======== 文書の一節

個人的には非常にややこしい問題になっていると思います。
たいした事柄ではないのかもしれませんが、
これに白黒つけてからマージ作業をしたいと思っています。

廣川さんよりもむしろ金本さんとお話したほうがいい話題になってくる
のかもしれませんが、私が、"streamable kanji code filter and converter"
(以下 mbfilter と記述)について抱いている疑問は、

「mbfilter には mbstring に組み込まれる前の、元の形のソースコードが
存在する?」

ということです。

ここで私の言うソースコードとは、ソースコード自体になんらかの変更を加えなく
とも、適切な指示の下に、ライブラリとして利用できるバイナリを生成でき、他の
プログラムから利用することができるものとします。

# この「適切な指示」について、LGPL は言及していませんので、
# 解釈が分かれるところだと思いますが。

この疑問が浮かび上がった背景は次のような点にあります。

(i) 他の LGPL と互換性のないライセンスの元で配布されている
ソースコードまたはその生成物としてのバイナリと一緒に配布する場合は、
その元の形がどこで入手できるのか明示しなくてはならないようです。

-- GNU Lesser General Public License version 2.1 第7節より引用

  7. You may place library facilities that are a work based on the
Library side-by-side in a single library together with other library
facilities not covered by this License, and distribute such a combined
library, provided that the separate distribution of the work based on
the Library and of the other library facilities is otherwise
permitted, and provided that you do these two things:

    a) Accompany the combined library with a copy of the same work
    based on the Library, uncombined with any other library
    facilities.  This must be distributed under the terms of the
    Sections above.

================

**解答する設問**.
(1) mbfilter のライセンスに関する文章について、次の問いに答えよ。
(a) 筆者は "streamable kanji code filter and converter" を以下で何と記述するとしているか。
(b) 筆者によれば、「適切な指示」について LGPL はどうしているか。
(c) 引用されているのは LGPL のどのバージョンの第何節か。
(2) mbfilter のライセンスに関する文章を、最後の文のあとから続けて書け。

======== 記録データ

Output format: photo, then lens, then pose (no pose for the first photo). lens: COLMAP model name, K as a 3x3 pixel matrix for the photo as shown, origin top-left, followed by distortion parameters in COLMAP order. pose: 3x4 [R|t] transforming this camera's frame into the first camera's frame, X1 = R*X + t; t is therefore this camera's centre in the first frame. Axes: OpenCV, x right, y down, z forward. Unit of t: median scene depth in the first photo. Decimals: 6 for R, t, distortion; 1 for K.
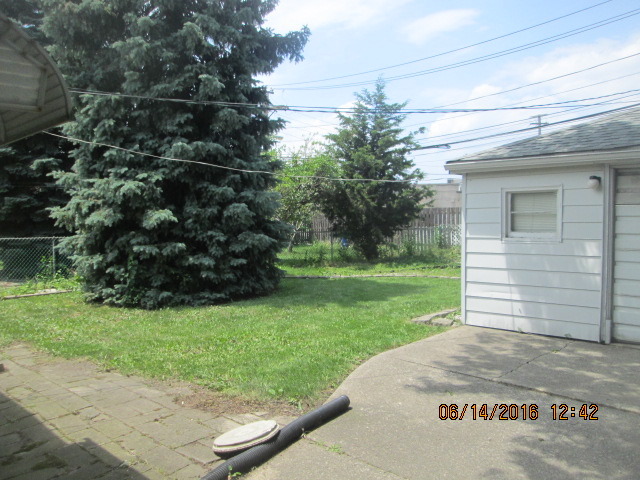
lens RADIAL K [[515.7, 0, 308.0], [0, 515.7, 241.6], [0, 0, 1]] dist [-0.058735, 0.005326]
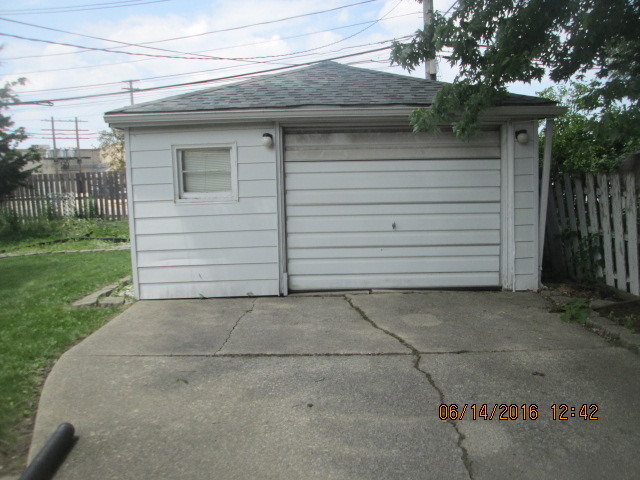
lens RADIAL K [[529.1, 0, 315.3], [0, 529.1, 237.9], [0, 0, 1]] dist [-0.054374, 0.014235]
pose [[0.728776, -0.090734, 0.678714, -0.062652], [0.054400, 0.995721, 0.074701, 0.003020], [-0.682588, -0.017519, 0.730593, 0.103213]]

================

**設問別の結果**.
(1)
(a) mbfilter
(b) 言及していない
(c) version 2.1 の第7節

(2)
    b) Give prominent notice with the combined library of the fact
    that part of it is a work based on the Library, and explaining
    where to find the accompanying uncombined form of the same work.

-- EOQ

(ii) また、ソースコードに変更を加えたものを再配布する場合は、
その成果物もライブラリである必要があるようです。

-- GNU Lesser General Public License version 2.1 第2節より引用
  2. You may modify your copy or copies of the Library or any portion
of it, thus forming a work based on the Library, and copy and
distribute such modifications or work under the terms of Section 1
above, provided that you also meet all of these conditions:

    a) The modified work must itself be a software library.
-- EOQ

(iii) 成果物は、それを利用するアプリケーションから独立した場合にも、
元のライブラリが持っていた機能を提供できるようになっているべきとの
ことです。

# make a good faith effort となっていますから、必ずしもその必要は
# ないのかもしれませんが、その下に付けられた平方根の例では、
# "must still compute..." と、必要性を訴えています。

-- GNU Lesser General Public License version 2.1 第2節より引用
    d) If a facility in the modified Library refers to a function or a
    table of data to be supplied by an application program that uses
    the facility, other than as an argument passed when the facility
    is invoked, then you must make a good faith effort to ensure that,
    in the event an application does not supply such function or
    table, the facility still operates, and performs whatever part of
    its purpose remains meaningful.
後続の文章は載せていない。